Меримен сидел в гостиной и возился с магнитофоном, когда раздался голос: «Чем могу помочь?» Взгляд репортера уткнулся в ярко-желтые брюки, он поднял глаза и увидел знакомое лицо.
«Я был поражен, — говорит он сегодня, — насколько пастозной была ее кожа, — пастозной и лишенной жизни. Эта кожа не дышала здоровьем. Ее нельзя было назвать белой, и нельзя было назвать серой. Она просто была немного шероховатой и безжизненной, словно долгое-долгое время была покрыта гримом. Выглядела она ужасно, но, когда я по-настоящему присмотрелся, мне ее кожа напомнила картон. Волосы ее тоже казались безжизненными, в них не было силы, как в волосах, которые тысячу раз укладывали, разогревали и развивали».

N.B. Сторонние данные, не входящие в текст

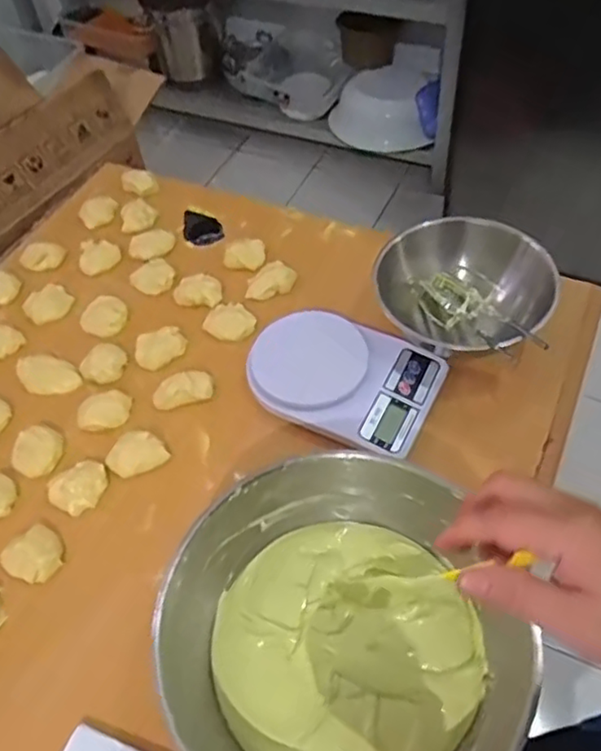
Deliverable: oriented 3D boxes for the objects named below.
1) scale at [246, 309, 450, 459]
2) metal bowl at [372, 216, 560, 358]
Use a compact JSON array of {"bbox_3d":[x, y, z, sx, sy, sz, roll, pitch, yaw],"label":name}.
[{"bbox_3d":[0.044,-0.005,0.667,0.189,0.031,0.138,21,58,20],"label":"scale"},{"bbox_3d":[0.175,-0.088,0.707,0.168,0.091,0.177,-3,53,4],"label":"metal bowl"}]

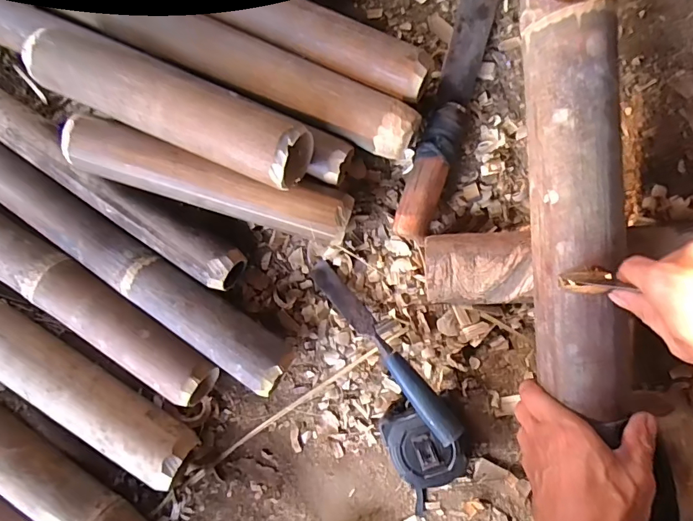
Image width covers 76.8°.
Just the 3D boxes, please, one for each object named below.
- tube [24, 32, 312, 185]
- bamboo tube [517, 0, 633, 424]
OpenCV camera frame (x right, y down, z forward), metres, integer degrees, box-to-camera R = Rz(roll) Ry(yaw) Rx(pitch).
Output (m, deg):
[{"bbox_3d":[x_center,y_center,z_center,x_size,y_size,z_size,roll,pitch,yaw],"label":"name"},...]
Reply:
[{"bbox_3d":[-0.171,-0.150,0.421,0.282,0.064,0.063,24,96,7],"label":"tube"},{"bbox_3d":[0.185,-0.080,0.356,0.069,0.059,0.403,-3,91,9],"label":"bamboo tube"}]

Меримен и Мэрилин сразу нашли общий язык. Его попросили прислать вопросы заранее, и во время их первой встречи Мэрилин давала хорошо заученные ответы. Несмотря на большой опыт работы в шоу-бизнесе, ей по-прежнему приходилось готовиться к интервью точно так, как к званому обеду, устроенному как-то Робертом Кеннеди. Постепенно она расслабилась, и Меримен слушал, как она болтала с кем-то по телефону. По пустым комнатам эхо разносило переливы ее звонкого смеха. Но смех этот вызывал неприятное ощущение, слишком он был долгий и не производил впечатление здорового.
Пэт Ньюком присутствовала при беседе. В воспоминаниях Меримена она осталась как «навязчиво верная, преданная до крайности. Она строила из себя единственного друга Мэрилин». Украдкой Мэрилин извинилась за Ньюком, пожав плечами и словно говоря: «Ну, что я могу сделать?» Сегодня Ньюком говорит, что участвовала в разговоре только по настоянию Мэрилин.
Мэрилин сказала журналисту, что не хочет, чтобы он снимал в ее доме. «Не желаю, чтобы все видели, где именно я живу», — объяснила она. Актриса обычно много рассказывала, в основном о своем бесправном детстве. Она говорила об актерской игре, о преданности не студии, а простым людям, которые и составляют ее аудиторию. «Актер, — сказала она, — это не машина».
«Я всегда чувствовала, — говорила Мэрилин, — что должны получать те, кто платит деньги, так должно быть. Иногда, когда приходится снимать сцены, где заложен большой смысл и ты ответственна за то, как донесешь его, у меня возникает желание (фу ты) быть какой-нибудь уборщицей. Думаю, все актеры проходят через это. Мы не только хотим быть хорошими; мы должны быть такими...»
«Слава накладывает определенные обязательства, — сказала Мэрилин репортеру «Лайфа». — Я ничего не имею против обязанности быть шикарной и сексуальной. Мы все, благодаря Богу, рождены сексуальными существами, но, к сожалению, многие люди презирают и разрушают этот природный дар. Искусство, подлинное искусство, основывается на этом — и все остальное».
Мэрилин с тоской говорила о приемных детях, которых обрела и потеряла вместе с замужеством за Ди Маджо и браком с Миллером. Снова и снова возвращалась она к теме «детей и стариков, и трудового народа» — людей, которые понимали ее и утешали своим миролюбием. Когда ночью Меримен уходил, после первой встречи он пообещал на другой день принести ей расшифровку записи беседы. Мэрилин обрадовалась. «Я не очень хорошо сплю», — сказала она. «Так будет что почитать ночью».
Вернувшись в «Хилтон», Меримен думал, что взял интервью у женщины, которая ему очень понравилась, у женщины, которая «очень сообразительна». «Я очень хорошо чувствовал, — вспоминает он, — что Мэрилин давала себе отчет в каждом слове и каждом своем движении, пока я был там. Она как бы вылепливала себя для меня, для «Лайфа», для данной ситуации, не знаю точно, для чего именно».
Он приходил к ней еще несколько раз. Мэрилин читала расшифровку текста, пыталась делать кое-какие поправки. Казалось, ее особенно волнует то, что своими словами она может нечаянно обидеть бывших ее приемных детей. Над абзацами, в которых речь шла о них, она работала особенно тщательно. Однажды, когда Меримен пришел на очередную беседу, он долго и напрасно звонил в дверь, хотя было очевидно, что в доме кто-то есть. В другой раз, когда он был у нее в гостях, Мэрилин вышла на кухню, а затем вернулась, держа в руке ампулу. «Без обмана, — сказала она, — они заставляют меня делать уколы в печень».